More than 75,000 workers employed with the Kaiser Permanente hospital systems went on strike Wednesday, citing wage and staffing issues in what looks to be the largest health care strike in U.S. history.
The Coalition of Kaiser Permanente Unions represents over 85,000 health care workers in Kaiser Permanente facilities in seven states and the District of Columbia. Kaiser last negotiated a contract with the coalition in 2019, a year before the COVID-19 pandemic broke out. On Sept. 30 this year, the contract expired. On Sept. 22, the coalition submitted a 10-day notice to Kaiser Permanente executives, warning that they would begin striking on Oct. 4 if a better contract is not negotiated. As negotiations were not successful, union employees began the strike early morning Wednesday.
Over 75,000 workers in California, Oregon, Washington, Colorado, Virginia, and Washington D.C. will take part, “making it the largest healthcare worker strike in U.S. history,” the coalition said in a Sept. 22 statement. The strike would last for four days until 6 a.m., Oct. 7, and affect hundreds of facilities.
“They’re not listening to the frontline health care workers,” Mikki Fletchall, a licensed vocational nurse based in a Kaiser medical office in Camarillo, California, told the outlet. “We’re striking because of our patients. We don’t want to have to do it, but we will do it.”
The company defended its compensation practices. “Our focus, for the dollars that we bring in, are to keep them invested in value-based care,” said Michelle Gaskill-Hames, president of Kaiser Foundation Health Plan and Hospitals of Southern California and Hawaii.
In a Sept. 22 statement, the coalition called Kaiser executives’ offer of raising wages between 2 and 4 percent an “offensive raise proposal that fails to keep up with the cost of living for anyone.”
It accused the management of committing “unfair labor practices,” seeking to slash the employees’ performance-sharing bonus to 50 percent of its current value, failing to address the “growing staff shortage,” and seeking to eliminate protections against subcontracting and outsourcing.
The coalition also slammed the executives for wanting remote workers to permanently report to work at a Kaiser facility “with just two weeks’ notice.”
“If Kaiser continues to commit unfair labor practices, we are prepared to engage in another longer, stronger strike in November to protest Kaiser’s unfair labor practices,” it warned. This strike would see additional coalition members from Washington—whose contract expires Oct. 31—join the protest.
“Kaiser executives continue to bargain in bad faith over the solutions we urgently need to the Kaiser short-staffing crisis and the safety and well-being of our patients and workers is on the line,” the union said.
Hospital Disruption, Staffing ShortageEven though only 75,000 out of Kaiser’s over 305,000 employees are participating in the strike, the protest involves employees who are crucial to providing patient care at the hospital system—nurses, EMTs, respiratory therapists, ultrasound sonographers, radiology and X-ray technicians, and hundreds of other positions.
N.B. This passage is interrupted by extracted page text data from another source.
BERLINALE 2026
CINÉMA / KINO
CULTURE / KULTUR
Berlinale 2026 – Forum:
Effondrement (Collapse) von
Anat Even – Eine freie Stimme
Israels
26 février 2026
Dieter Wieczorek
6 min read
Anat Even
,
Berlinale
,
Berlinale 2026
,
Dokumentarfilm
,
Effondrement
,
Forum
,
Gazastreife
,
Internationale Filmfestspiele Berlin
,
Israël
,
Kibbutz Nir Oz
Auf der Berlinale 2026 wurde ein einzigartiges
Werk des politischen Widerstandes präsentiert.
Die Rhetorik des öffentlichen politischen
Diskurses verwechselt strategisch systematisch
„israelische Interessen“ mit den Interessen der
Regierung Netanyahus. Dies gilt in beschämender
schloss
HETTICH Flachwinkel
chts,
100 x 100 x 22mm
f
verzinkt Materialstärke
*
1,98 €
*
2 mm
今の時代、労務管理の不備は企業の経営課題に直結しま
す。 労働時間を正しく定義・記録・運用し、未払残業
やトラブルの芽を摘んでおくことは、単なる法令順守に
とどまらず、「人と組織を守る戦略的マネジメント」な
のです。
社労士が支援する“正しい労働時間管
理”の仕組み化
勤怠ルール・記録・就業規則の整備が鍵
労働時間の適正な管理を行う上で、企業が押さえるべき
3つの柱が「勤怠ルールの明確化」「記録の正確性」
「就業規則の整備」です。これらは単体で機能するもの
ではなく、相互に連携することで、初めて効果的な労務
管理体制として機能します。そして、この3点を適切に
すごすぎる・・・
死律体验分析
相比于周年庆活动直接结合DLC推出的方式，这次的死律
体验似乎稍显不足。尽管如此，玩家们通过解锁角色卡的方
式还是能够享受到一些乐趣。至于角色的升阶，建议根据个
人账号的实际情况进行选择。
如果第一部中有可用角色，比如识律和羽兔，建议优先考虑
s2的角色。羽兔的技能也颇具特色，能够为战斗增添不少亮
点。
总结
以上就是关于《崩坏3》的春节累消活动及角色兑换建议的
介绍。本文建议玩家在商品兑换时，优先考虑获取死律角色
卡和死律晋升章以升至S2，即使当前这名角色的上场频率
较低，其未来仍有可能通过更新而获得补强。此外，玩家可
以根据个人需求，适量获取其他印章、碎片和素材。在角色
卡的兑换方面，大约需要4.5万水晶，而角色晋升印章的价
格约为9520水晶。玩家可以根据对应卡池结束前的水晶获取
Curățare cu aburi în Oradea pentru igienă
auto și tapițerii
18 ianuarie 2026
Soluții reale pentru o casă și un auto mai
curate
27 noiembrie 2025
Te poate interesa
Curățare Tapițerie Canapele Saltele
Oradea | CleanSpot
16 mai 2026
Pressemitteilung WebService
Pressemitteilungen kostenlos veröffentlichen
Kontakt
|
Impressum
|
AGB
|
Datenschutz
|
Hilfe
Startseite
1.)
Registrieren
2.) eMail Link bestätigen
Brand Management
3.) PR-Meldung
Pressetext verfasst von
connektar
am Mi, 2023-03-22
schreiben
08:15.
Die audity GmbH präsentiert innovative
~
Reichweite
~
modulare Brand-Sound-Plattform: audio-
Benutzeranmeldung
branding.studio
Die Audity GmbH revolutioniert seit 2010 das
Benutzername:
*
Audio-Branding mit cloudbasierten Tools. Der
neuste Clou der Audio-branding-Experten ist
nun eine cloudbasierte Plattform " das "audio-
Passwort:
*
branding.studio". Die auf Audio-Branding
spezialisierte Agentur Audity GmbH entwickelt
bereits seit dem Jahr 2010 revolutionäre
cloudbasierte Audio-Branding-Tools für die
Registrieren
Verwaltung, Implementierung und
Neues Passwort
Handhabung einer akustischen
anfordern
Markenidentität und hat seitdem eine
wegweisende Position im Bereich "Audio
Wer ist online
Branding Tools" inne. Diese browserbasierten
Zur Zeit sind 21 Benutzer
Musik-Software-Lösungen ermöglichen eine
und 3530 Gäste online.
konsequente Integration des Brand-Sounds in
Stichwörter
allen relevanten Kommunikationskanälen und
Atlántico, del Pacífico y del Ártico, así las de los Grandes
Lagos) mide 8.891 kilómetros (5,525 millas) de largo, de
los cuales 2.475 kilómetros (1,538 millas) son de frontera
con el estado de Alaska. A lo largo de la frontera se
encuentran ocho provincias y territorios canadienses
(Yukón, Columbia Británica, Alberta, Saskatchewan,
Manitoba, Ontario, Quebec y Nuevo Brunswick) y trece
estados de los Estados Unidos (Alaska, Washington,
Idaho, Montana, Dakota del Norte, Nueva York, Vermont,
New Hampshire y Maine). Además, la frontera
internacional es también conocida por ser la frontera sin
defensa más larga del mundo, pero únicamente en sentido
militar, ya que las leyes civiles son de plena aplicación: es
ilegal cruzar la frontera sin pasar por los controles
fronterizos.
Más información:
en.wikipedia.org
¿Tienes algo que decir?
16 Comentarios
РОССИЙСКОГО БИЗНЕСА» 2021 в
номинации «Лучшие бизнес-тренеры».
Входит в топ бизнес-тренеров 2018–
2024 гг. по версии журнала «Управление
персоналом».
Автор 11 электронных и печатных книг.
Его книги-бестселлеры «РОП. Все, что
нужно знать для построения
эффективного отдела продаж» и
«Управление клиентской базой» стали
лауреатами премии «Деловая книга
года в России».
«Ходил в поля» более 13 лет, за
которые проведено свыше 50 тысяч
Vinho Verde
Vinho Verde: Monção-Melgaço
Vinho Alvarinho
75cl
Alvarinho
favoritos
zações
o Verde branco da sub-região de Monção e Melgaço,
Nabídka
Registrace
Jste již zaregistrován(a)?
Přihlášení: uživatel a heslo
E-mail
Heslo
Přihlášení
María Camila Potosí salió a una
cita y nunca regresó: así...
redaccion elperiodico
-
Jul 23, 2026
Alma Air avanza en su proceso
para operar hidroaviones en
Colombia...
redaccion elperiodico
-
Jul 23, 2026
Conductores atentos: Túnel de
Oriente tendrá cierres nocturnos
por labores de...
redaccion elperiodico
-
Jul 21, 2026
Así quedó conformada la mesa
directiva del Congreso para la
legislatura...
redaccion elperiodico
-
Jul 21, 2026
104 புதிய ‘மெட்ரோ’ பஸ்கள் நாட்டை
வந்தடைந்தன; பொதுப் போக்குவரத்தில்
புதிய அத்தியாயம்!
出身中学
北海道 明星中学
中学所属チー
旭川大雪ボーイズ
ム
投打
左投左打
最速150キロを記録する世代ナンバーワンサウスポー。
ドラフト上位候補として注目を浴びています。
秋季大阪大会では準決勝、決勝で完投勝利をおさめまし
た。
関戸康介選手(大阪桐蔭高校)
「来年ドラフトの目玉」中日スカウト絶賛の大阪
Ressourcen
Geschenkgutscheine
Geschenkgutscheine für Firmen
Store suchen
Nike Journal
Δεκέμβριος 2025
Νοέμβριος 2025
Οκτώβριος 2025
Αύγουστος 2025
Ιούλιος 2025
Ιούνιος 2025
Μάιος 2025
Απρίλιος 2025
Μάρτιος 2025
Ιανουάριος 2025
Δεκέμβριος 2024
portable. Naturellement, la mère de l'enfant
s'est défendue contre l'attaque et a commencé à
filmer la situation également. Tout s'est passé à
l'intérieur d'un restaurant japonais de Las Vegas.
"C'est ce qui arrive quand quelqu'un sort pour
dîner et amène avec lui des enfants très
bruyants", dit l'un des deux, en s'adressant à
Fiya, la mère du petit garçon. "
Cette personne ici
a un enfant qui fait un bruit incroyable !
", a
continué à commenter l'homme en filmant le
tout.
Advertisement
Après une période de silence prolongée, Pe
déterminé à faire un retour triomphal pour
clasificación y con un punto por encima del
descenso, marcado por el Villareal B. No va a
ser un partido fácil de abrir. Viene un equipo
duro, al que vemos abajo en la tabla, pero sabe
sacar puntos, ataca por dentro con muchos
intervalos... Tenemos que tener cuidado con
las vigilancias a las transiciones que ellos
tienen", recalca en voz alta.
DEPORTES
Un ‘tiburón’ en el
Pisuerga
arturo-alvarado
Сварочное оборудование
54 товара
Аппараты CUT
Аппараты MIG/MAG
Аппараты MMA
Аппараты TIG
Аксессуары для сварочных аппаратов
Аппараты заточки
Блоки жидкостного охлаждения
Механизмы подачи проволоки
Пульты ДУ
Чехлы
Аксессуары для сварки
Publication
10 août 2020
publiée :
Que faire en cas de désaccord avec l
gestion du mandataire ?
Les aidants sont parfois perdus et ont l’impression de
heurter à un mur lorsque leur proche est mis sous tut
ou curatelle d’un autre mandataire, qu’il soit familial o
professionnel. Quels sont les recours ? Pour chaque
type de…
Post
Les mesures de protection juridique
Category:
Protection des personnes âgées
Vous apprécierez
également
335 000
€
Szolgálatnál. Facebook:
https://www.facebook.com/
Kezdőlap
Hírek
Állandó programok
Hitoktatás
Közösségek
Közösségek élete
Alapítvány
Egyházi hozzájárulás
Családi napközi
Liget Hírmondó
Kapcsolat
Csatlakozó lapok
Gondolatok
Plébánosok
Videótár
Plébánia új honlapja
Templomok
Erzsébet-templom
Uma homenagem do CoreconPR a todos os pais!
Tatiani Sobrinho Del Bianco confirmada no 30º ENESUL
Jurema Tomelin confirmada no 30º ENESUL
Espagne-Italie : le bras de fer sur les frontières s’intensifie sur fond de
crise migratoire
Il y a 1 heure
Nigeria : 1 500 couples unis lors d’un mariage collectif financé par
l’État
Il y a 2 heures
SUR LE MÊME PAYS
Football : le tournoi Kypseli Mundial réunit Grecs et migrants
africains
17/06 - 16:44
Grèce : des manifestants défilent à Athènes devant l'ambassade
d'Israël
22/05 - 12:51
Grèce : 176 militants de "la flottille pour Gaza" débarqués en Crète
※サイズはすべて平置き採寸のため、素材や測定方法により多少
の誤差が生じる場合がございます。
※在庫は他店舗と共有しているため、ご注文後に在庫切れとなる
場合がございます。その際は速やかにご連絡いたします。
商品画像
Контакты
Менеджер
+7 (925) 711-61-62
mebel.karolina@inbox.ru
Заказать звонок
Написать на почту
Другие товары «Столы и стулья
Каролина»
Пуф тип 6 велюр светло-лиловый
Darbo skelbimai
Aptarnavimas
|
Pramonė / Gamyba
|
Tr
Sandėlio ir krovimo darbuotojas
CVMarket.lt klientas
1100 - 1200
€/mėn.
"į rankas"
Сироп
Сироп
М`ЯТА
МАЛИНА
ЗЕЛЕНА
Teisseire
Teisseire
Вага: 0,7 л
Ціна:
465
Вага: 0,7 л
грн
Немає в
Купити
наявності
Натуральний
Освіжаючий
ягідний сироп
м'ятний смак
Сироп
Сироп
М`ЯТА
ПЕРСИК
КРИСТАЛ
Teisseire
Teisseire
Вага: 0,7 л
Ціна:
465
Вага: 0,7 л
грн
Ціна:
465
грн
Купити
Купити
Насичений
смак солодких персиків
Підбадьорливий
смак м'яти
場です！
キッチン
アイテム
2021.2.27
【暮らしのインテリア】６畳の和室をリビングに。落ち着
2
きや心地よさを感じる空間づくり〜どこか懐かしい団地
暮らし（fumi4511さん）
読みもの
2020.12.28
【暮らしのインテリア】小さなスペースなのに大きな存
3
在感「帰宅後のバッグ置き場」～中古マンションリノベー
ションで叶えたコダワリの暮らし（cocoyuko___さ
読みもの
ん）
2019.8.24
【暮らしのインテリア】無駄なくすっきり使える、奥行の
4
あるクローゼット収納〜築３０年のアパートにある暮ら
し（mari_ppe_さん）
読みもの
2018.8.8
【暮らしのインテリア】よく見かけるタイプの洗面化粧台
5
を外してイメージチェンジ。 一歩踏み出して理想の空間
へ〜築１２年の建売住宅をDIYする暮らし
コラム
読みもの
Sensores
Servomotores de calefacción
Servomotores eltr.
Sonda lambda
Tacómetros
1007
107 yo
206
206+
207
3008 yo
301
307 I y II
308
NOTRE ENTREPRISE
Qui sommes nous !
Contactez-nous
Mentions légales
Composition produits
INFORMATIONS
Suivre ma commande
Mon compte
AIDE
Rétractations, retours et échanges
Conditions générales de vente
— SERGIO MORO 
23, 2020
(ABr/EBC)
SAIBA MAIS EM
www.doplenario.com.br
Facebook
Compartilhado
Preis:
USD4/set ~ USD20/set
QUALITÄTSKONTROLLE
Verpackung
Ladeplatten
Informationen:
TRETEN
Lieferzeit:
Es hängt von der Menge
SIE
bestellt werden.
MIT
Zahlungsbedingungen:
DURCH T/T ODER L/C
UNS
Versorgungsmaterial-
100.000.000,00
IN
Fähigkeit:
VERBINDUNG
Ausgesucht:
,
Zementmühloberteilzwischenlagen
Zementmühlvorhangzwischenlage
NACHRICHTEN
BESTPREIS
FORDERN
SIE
In the states of Colorado, California, and Oregon, the strike’s effects on patients could turn out to be “more substantial,” the spokesperson said.
“We have detailed continuity plans in place in all of these markets that include the use of non-represented and management staff along with contingency workers. In addition, all our physicians will be available.”
However, John August, the former executive director of the Coalition of Kaiser Permanente Unions, told the outlet that working with fewer employees would be a tough task at the hospital system.
“Managers are still going to be there. The doctors are still going to be there. From the outside looking in, it’s easy to say that it’s not going to be that disruptive … The reality is, it’s extremely disruptive,” he said.
During a smaller strike last year that involved mental health care workers at Kaiser, some patients saw their appointments get canceled.
Mr. Perez said that there are days when he has to do the work of two, three, or four other unit assistants. A shortage of workers also harms patients as they have to wait longer for assistance, he said.
“On top of having my unit, I will have the entire hospital, which is 102 patients I’m responsible for and it causes burnout, it causes mental anguish, it causes stress. I see my nurses I support and we’re constantly running on fumes because of staffing.”
Kaiser said it’s aggressively recruiting to fill more positions, according to Axios. It has reached a deal with the labor coalition to hire 10,000 new workers by the end of this month, a goal it expects to hit, the company stated.